Beyond the minutiae of the migration and skilling programme, the impact it has made is where it truly matters. “What has gone really well is the recognition by the central and state governments that migrant workers face various difficulties, and this despite the enormous contribution they make,” says Ashish Gautam, area manager for the programme in Rajasthan. “Secondly, the work that we and our partners are doing has triggered interest from a lot of other donors in this whole space of internal migration.”
Mr Gautam is quick to emphasise the criticality of getting governmental support for the effort to fetch greater dividends. “We are trying to influence the government so that we can hit on a more efficient and systemic engagement, one that can be replicated in other geographies. Importantly, government bodies have to scale up these interventions. But there are mindset issues when it comes to labour welfare.”
Brick by brick
Bricks are the building blocks of the construction industry and brickkilns are the places where they come from. That much may be known, but there is precious little knowledge of the people who keep the engine of this business running, and less so of the conditions in which they work and live.

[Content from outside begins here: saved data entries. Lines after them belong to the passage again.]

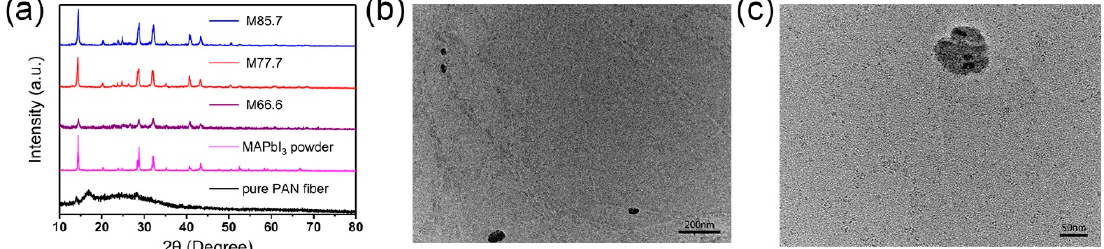
Figure 4. XRD and TEM profiles of the composite fibers. ( a ) XRD of the composite fibers, MAPbI 3 powder and pure polyacrylonitrile (PAN), and ( b , c ) TEM images of the composite fibers.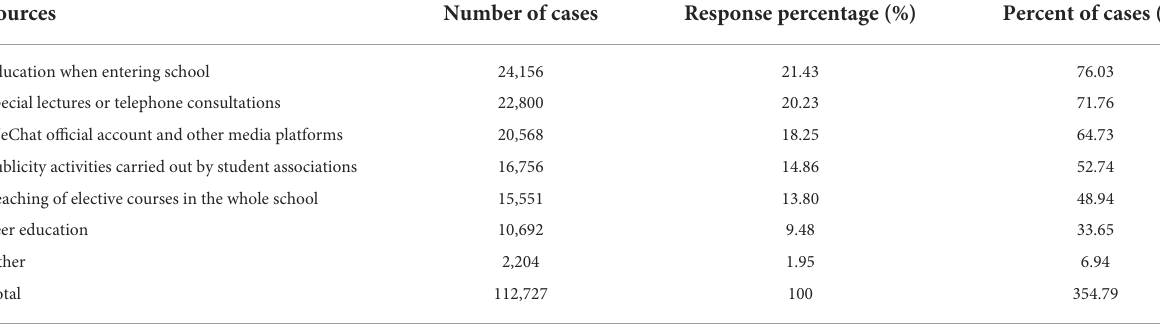
TABLE 13 Main sources of HIV/AIDS knowledge that students were willing to accept ( n = 31,773).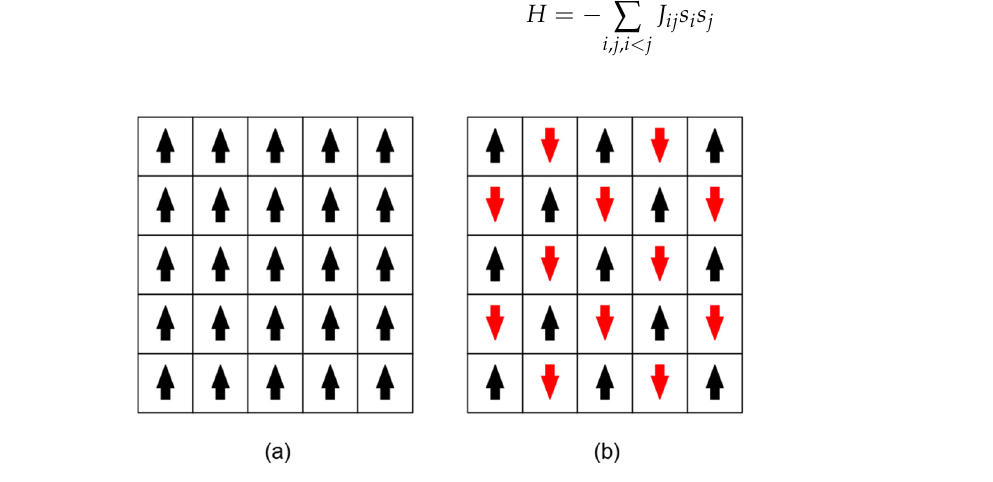
Figure 4. Schematic illustration of spin configuration in a ( a ) ferromagnetic system; ( b ) antiferromagnetic system.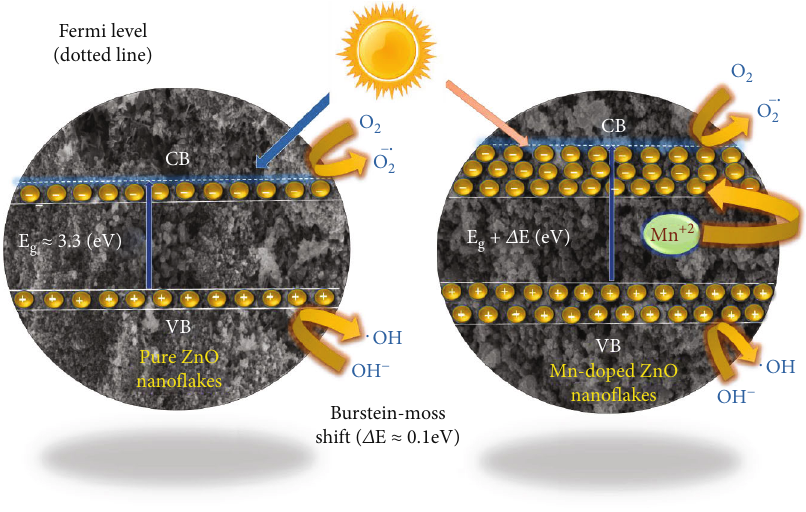
Figure 9: Schematic representation of the Burstein-Moss e ff ect in Mn-doped ZnO nanoparticles. Table 2: Comparison of photocatalytic performance of synthesized photocatalysts with literature. Light source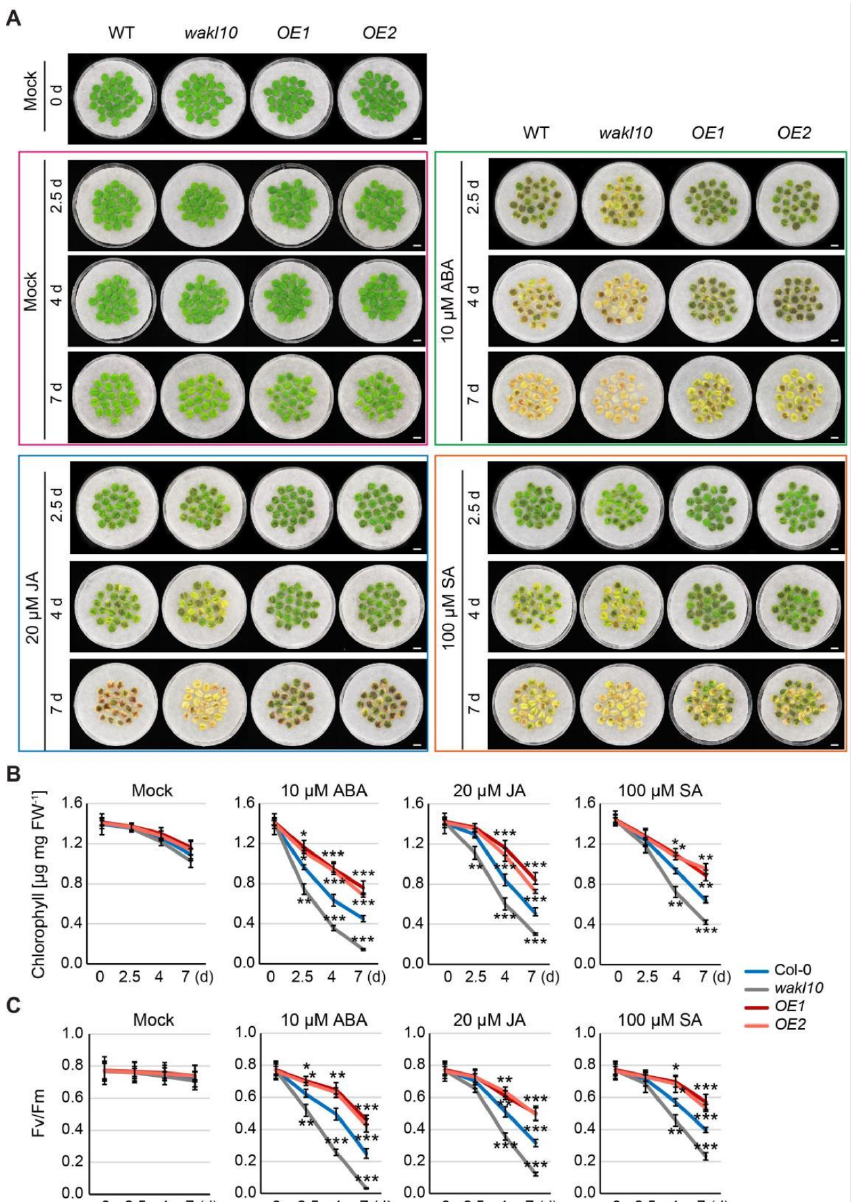
indicated that AtWAKL10 had an inhibitory effect on natural senescence as well as ABA-, JA-, and SA-induced leaf senescence.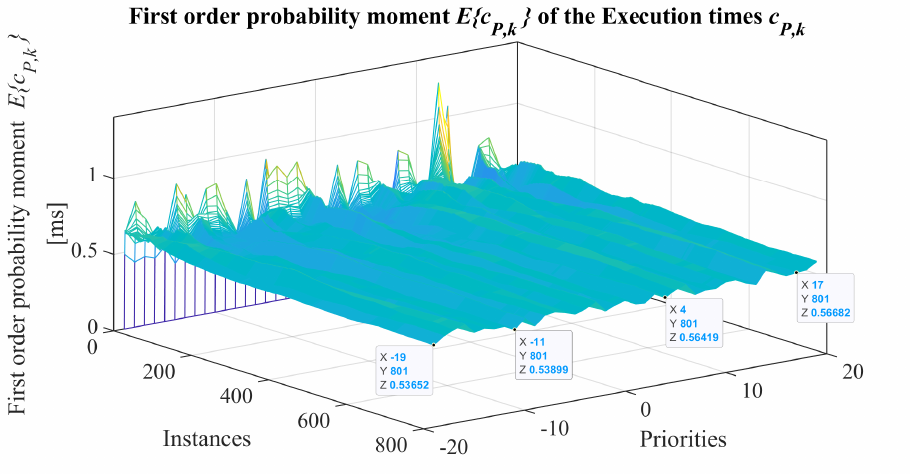
Figure 12. First probability moment of the real-time task’s execution times programmed using different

Brickkilns tend to employ seasonal migrants and that means people who travel far from their homes to work for meagre salaries, and in an environment where their welfare and the wellbeing of their children are hardly ever a consideration.
Helping change that sorry reality is the goal of Udaan (or flight), a standout component of the migration programme in Rajasthan. There are an estimated 4,000 brickkilns in the state, with an average strength of 150 workers in each of them. The families of these workers, particularly their children, is the concern uppermost in the Udaan agenda.
Udaan focuses on early childhood care and education, nutrition and maternal health. Launched in August 2017 as a pilot project at two centres in Sri Ganganagar, a district that hosts some 400 brickkilns, Udaan offers an array of amenities: pre-schooling for children in the three-to-six age group, nutritious meals twice a day for the kids , health and hygiene monitoring, linkages to the formal education system for children in the 7-14 age bracket, maternity and new-born care, and the facilitation of institutional delivery.
The project began with an orientation package for brickkiln owners and soon picked by pace. Supported by the district administration and the brickkiln owners’ association, Udaan has demonstrated all that can be done — and without breaking the bank — for children and mothers in migrant families. The district administration acknowledges this is essential and worthy of replication at the national level.